■ SUPPLIED PASSAGE
* * *

Given the above, I am struggling coming up with a meaningful response to
this. :(
I don't think you should see a 10 fold increase in speed by disabling SSL
though.

On Tue, Sep 11, 2018 at 2:35 PM Guang Yang  wrote:

> Any idea guys?
>
> On Mon, Sep 10, 2018 at 3:07 PM, Guang Yang  wrote:
>
>> Thanks guys! The issue seems exactly what David pointed out, which is
>> because of encrypted over SSL.
>>
>> Without Knox, the download speed can reach to *400M/s* if I call
>> Namenode directly. And with disabling SSL, the speed can reach to
>> *~400M/s* as well through Knox. But with SSL, the speed drops
>> significantly to *~40M/s*. I know it's because of encrypted, but it does
>> surprised me with such a difference. Is it normal from your perspective?
>>
>> Thanks,
>> Guang
>>
>> On Tue, Sep 4, 2018 at 11:07 AM, David Villarreal <
>> dvillarr...@hortonworks.com> wrote:
>>
>>> Hi Guang,
>>>
>>>
>>>
>>> Keep in mind the data is being encrypted over SSL.  If you disable SSL
>>> you will most likely see a very significant boost in throughput.  Some
>>> people have used more powerful computers to make encryption quicker.

* * *

■ DATA EXTRACT
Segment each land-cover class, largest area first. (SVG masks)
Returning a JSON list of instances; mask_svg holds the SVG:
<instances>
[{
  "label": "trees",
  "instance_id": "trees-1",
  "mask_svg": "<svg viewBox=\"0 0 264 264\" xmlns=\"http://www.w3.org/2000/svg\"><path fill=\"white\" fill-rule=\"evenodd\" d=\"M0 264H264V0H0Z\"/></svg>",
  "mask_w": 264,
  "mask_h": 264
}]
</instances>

* * *

■ OBJECTIVE
Copy the entire email thread about Knox download speed over SSL word for word.

■ FULL RESPONSE
Given the above, I am struggling coming up with a meaningful response to
this. :(
I don't think you should see a 10 fold increase in speed by disabling SSL
though.

On Tue, Sep 11, 2018 at 2:35 PM Guang Yang  wrote:

> Any idea guys?
>
> On Mon, Sep 10, 2018 at 3:07 PM, Guang Yang  wrote:
>
>> Thanks guys! The issue seems exactly what David pointed out, which is
>> because of encrypted over SSL.
>>
>> Without Knox, the download speed can reach to *400M/s* if I call
>> Namenode directly. And with disabling SSL, the speed can reach to
>> *~400M/s* as well through Knox. But with SSL, the speed drops
>> significantly to *~40M/s*. I know it's because of encrypted, but it does
>> surprised me with such a difference. Is it normal from your perspective?
>>
>> Thanks,
>> Guang
>>
>> On Tue, Sep 4, 2018 at 11:07 AM, David Villarreal <
>> dvillarr...@hortonworks.com> wrote:
>>
>>> Hi Guang,
>>>
>>>
>>>
>>> Keep in mind the data is being encrypted over SSL.  If you disable SSL
>>> you will most likely see a very significant boost in throughput.  Some
>>> people have used more powerful computers to make encryption quicker.